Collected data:
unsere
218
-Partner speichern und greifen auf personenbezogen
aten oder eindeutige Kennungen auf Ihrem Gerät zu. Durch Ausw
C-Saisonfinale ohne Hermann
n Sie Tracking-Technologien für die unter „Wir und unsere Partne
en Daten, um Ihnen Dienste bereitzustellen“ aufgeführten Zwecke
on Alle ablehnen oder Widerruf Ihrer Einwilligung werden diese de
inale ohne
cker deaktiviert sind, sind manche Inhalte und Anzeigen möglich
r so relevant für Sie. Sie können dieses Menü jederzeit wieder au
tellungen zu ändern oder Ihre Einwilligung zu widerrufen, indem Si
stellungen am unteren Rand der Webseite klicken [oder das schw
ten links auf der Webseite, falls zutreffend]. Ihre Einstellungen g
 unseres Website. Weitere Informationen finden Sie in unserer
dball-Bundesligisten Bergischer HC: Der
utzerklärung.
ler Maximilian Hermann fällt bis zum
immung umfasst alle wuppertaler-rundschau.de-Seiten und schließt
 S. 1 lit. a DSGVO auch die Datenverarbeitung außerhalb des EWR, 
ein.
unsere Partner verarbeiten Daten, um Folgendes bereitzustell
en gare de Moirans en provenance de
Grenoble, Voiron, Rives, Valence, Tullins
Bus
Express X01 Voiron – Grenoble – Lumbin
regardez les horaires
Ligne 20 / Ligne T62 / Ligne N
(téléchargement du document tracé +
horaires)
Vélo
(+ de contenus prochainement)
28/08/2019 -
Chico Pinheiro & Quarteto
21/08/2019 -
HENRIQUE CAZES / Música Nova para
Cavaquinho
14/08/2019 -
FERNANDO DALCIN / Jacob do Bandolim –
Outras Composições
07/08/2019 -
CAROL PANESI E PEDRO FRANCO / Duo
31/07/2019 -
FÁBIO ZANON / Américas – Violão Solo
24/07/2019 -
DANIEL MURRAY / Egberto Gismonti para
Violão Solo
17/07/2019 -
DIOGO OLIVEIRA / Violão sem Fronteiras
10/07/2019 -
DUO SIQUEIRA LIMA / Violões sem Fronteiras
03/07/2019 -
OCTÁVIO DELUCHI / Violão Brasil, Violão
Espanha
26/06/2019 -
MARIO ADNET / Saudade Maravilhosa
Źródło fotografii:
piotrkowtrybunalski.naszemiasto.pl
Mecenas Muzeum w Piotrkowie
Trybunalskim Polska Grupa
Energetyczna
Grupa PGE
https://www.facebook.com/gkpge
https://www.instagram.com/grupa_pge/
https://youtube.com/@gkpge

Task: Copy the lines above character for character, keeping each line break where it is.

Response:
unsere
218
-Partner speichern und greifen auf personenbezogen
aten oder eindeutige Kennungen auf Ihrem Gerät zu. Durch Ausw
C-Saisonfinale ohne Hermann
n Sie Tracking-Technologien für die unter „Wir und unsere Partne
en Daten, um Ihnen Dienste bereitzustellen“ aufgeführten Zwecke
on Alle ablehnen oder Widerruf Ihrer Einwilligung werden diese de
inale ohne
cker deaktiviert sind, sind manche Inhalte und Anzeigen möglich
r so relevant für Sie. Sie können dieses Menü jederzeit wieder au
tellungen zu ändern oder Ihre Einwilligung zu widerrufen, indem Si
stellungen am unteren Rand der Webseite klicken [oder das schw
ten links auf der Webseite, falls zutreffend]. Ihre Einstellungen g
 unseres Website. Weitere Informationen finden Sie in unserer
dball-Bundesligisten Bergischer HC: Der
utzerklärung.
ler Maximilian Hermann fällt bis zum
immung umfasst alle wuppertaler-rundschau.de-Seiten und schließt
 S. 1 lit. a DSGVO auch die Datenverarbeitung außerhalb des EWR, 
ein.
unsere Partner verarbeiten Daten, um Folgendes bereitzustell
en gare de Moirans en provenance de
Grenoble, Voiron, Rives, Valence, Tullins
Bus
Express X01 Voiron – Grenoble – Lumbin
regardez les horaires
Ligne 20 / Ligne T62 / Ligne N
(téléchargement du document tracé +
horaires)
Vélo
(+ de contenus prochainement)
28/08/2019 -
Chico Pinheiro & Quarteto
21/08/2019 -
HENRIQUE CAZES / Música Nova para
Cavaquinho
14/08/2019 -
FERNANDO DALCIN / Jacob do Bandolim –
Outras Composições
07/08/2019 -
CAROL PANESI E PEDRO FRANCO / Duo
31/07/2019 -
FÁBIO ZANON / Américas – Violão Solo
24/07/2019 -
DANIEL MURRAY / Egberto Gismonti para
Violão Solo
17/07/2019 -
DIOGO OLIVEIRA / Violão sem Fronteiras
10/07/2019 -
DUO SIQUEIRA LIMA / Violões sem Fronteiras
03/07/2019 -
OCTÁVIO DELUCHI / Violão Brasil, Violão
Espanha
26/06/2019 -
MARIO ADNET / Saudade Maravilhosa
Źródło fotografii:
piotrkowtrybunalski.naszemiasto.pl
Mecenas Muzeum w Piotrkowie
Trybunalskim Polska Grupa
Energetyczna
Grupa PGE
https://www.facebook.com/gkpge
https://www.instagram.com/grupa_pge/
https://youtube.com/@gkpge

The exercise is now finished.